Adapter Implementation

The following classes define the common interfaces for all adapter methods. They further hold logic shared by all adapter implementations. All newly added adapter methods should inherit from either one of these classes.

class adapters.AdapterLayerBase

Base class for all adaptation methods that require per-layer modules.

Make sure the ‘adapter_modules_name’ attribute is overriden in derived classes.

abstract add_adapter(adapter_name: str, layer_idx: int) → bool

Adds a new adapter module to the layer.

Parameters

adapter_name (str) – The name of the new adapter to add.
layer_idx (int) – The index of the adapters layer (this should be set once by the first added adapter and the kept fix).

Returns

True if the adapter was added, False otherwise.

Return type

bool

average_adapter(adapter_name: str, input_adapters: Dict[str, float], combine_strategy, **kwargs) → bool

Averages a set of adapter modules into a new adapter module.

Parameters

adapter_name (str) – The name of the new (averaged) adapter module to add.
input_adapters (Dict[str, float]) – Dictionary of adapter names and their corresponding weights.
combine_strategy (str) – The strategy to combine the adapters. Available strategies depend on the used adapter method, see: https://docs.adapterhub.ml/adapter_composition.html#merging-adapters
**kwargs – Additional arguments that are specific to the combine_strategy. E.g. svd_rank for LoRA.

Returns

True if the adapter was added, False otherwise.

Return type

bool

delete_adapter(adapter_name: str)

Deletes an adapter module from the layer.

Parameters: adapter_name (str) – The name of the adapter to delete.

enable_adapters(adapter_setup: AdapterCompositionBlock, unfreeze_adapters: bool, unfreeze_fusion: bool)

Enables/ disables a set of adapter modules within the layer.

Parameters

adapter_setup (AdapterCompositionBlock) – The adapter setup to enable/ disable.
unfreeze_adapters (bool) – Whether to unfreeze the adapters.

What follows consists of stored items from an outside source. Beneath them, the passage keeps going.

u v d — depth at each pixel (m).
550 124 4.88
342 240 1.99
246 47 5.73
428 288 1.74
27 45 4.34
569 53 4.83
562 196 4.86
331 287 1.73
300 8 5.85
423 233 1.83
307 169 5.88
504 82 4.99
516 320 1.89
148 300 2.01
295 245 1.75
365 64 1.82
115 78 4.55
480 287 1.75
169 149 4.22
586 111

freeze_adapter(adapter_name: str, freeze: bool = True)

Freezes/ unfreezes an adapter module.

Parameters

adapter_name (str) – The name of the adapter to freeze/ unfreeze.
freeze (bool, optional) – Whether to freeze the adapter. Defaults to True.

get_adapter(adapter_name: str) → Module

Returns the adapter module with the given name.

Parameters: adapter_name (str) – The name of the adapter module.

pre_save_adapters(): Called before saving the adapters to disk.

class adapters.ComposableAdapterLayerBase(*args, **kwargs)

Base class for all adapter methods that support composition.

Make sure the ‘adapter_modules_name’ and ‘supported_compositions’ attributes as well as all abstract methods are overriden in derived classes. ‘allow_multi_parallelize’ can be set to True to allow inputs to be parallelized independently multiple times. This is useful when there are multiple parallel input flows through an adapter layer (e.g. in LoRA).

check_composition_valid(parent: AdapterCompositionBlock, child: AdapterCompositionBlock, lvl: int)

Checks whether the given composition is valid.

Parameters

parent (AdapterCompositionBlock) – The parent composition block.
child (AdapterCompositionBlock) – The child composition block.
lvl (int) – The composition depth.

Raises

ValueError – If the composition is invalid.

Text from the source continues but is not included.